Cercle d’étude de la Déportation et de la Shoah

La jeunesse sous le troisième Reich

Günther Grass, Pelures d’oignon et le contexte
mardi 20 avril 2021

"Le souvenir enjolive, contredit la mémoire, il ressemble à un oignon qui voudrait être pelé."

Une jeunesse nazie

Une jeunesse nazie, à travers la lecture de Pelures d’oignon ("Beim Häuten der Zwiebel" en épluchant l’oignon) de Günther Grass (1927-2015), autobiographie, Paris, Seuil, 2007.

Günther Grass est né le 16 octobre 1927 à Danzig-Langfuhr dans une famille germano-polonaise, de père protestant et de mère catholique cachoube.
Danzig, ville libre, est une cité-État sous la protection de la Société des Nations de 1919, dans le corridor polonais.

  • Une jeunesse d’État
    La jeunesse est excitée par les temps nouveaux. La légion Condor combat en Espagne contre le péril rouge. Les gamins jouent à l’Alcazar (siège de l’Alcázar de Tolède, 1936).
    Aux Jeux olympiques en 1936, l’Allemagne obtient une pluie de médailles à Berlin [1].

• [Consigne A]
Reformulez en liste le paragraphe de l'extrait qui commence par « Günther Grass est né le 16 octobre 1927 », sans perdre ses faits principaux.

[Données recueillies]

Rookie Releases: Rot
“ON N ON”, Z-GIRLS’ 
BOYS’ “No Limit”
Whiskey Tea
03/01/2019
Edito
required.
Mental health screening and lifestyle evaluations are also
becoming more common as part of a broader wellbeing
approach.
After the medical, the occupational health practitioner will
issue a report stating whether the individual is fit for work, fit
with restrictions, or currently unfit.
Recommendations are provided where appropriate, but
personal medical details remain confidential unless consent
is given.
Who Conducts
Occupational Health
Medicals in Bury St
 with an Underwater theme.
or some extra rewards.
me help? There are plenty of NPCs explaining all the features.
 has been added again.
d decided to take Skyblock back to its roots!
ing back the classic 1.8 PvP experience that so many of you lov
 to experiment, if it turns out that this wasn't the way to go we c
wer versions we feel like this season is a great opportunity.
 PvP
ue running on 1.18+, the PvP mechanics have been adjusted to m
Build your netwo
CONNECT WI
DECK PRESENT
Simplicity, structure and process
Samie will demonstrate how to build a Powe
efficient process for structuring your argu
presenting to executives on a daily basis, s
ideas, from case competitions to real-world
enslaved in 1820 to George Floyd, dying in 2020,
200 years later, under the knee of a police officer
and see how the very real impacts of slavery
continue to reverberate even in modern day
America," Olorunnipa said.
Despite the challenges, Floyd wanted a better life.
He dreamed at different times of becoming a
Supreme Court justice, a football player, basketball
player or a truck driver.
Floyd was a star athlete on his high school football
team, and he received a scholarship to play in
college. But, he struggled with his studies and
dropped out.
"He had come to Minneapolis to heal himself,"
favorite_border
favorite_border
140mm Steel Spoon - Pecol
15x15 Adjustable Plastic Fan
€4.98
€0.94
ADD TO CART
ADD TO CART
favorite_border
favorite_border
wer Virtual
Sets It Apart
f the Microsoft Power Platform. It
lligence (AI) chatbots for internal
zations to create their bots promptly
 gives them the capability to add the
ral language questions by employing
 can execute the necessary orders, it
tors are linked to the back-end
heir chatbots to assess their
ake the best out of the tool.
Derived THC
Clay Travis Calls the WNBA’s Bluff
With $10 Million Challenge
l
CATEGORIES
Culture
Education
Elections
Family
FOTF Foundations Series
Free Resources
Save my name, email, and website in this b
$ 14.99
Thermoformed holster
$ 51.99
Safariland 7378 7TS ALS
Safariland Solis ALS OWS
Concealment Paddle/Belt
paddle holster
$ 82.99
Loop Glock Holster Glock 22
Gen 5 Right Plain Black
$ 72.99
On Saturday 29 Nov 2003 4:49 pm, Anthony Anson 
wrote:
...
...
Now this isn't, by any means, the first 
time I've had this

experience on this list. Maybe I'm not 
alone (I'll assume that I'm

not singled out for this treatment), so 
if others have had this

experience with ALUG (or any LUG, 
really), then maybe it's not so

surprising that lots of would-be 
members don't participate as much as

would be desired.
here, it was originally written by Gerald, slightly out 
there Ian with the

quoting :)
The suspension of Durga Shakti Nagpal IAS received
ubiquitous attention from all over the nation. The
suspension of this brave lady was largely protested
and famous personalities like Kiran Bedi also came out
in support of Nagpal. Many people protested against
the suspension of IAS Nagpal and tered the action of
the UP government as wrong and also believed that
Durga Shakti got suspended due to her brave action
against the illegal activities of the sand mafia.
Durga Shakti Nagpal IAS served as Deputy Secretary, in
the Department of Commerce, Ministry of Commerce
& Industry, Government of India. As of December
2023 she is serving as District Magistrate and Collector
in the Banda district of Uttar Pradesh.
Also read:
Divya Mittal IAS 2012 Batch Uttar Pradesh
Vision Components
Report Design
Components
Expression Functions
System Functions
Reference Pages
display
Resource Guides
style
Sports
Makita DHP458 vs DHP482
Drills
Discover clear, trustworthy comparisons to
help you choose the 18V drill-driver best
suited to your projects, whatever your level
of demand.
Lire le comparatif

• [Consigne B]
Extrayez du relevé, sans rien modifier, les lignes qui vont de son début jusqu'à la ligne contenant "dropped out.", les deux bornes comprises.

• [Réponse A]
- Naissance : 16 octobre 1927, à Danzig-Langfuhr
- Famille : germano-polonaise, père protestant, mère catholique cachoube
- Danzig : ville libre, cité-État sous la protection de la Société des Nations de 1919, située dans le corridor polonais

• [Réponse B]
Rookie Releases: Rot
“ON N ON”, Z-GIRLS’ 
BOYS’ “No Limit”
Whiskey Tea
03/01/2019
Edito
required.
Mental health screening and lifestyle evaluations are also
becoming more common as part of a broader wellbeing
approach.
After the medical, the occupational health practitioner will
issue a report stating whether the individual is fit for work, fit
with restrictions, or currently unfit.
Recommendations are provided where appropriate, but
personal medical details remain confidential unless consent
is given.
Who Conducts
Occupational Health
Medicals in Bury St
 with an Underwater theme.
or some extra rewards.
me help? There are plenty of NPCs explaining all the features.
 has been added again.
d decided to take Skyblock back to its roots!
ing back the classic 1.8 PvP experience that so many of you lov
 to experiment, if it turns out that this wasn't the way to go we c
wer versions we feel like this season is a great opportunity.
 PvP
ue running on 1.18+, the PvP mechanics have been adjusted to m
Build your netwo
CONNECT WI
DECK PRESENT
Simplicity, structure and process
Samie will demonstrate how to build a Powe
efficient process for structuring your argu
presenting to executives on a daily basis, s
ideas, from case competitions to real-world
enslaved in 1820 to George Floyd, dying in 2020,
200 years later, under the knee of a police officer
and see how the very real impacts of slavery
continue to reverberate even in modern day
America," Olorunnipa said.
Despite the challenges, Floyd wanted a better life.
He dreamed at different times of becoming a
Supreme Court justice, a football player, basketball
player or a truck driver.
Floyd was a star athlete on his high school football
team, and he received a scholarship to play in
college. But, he struggled with his studies and
dropped out.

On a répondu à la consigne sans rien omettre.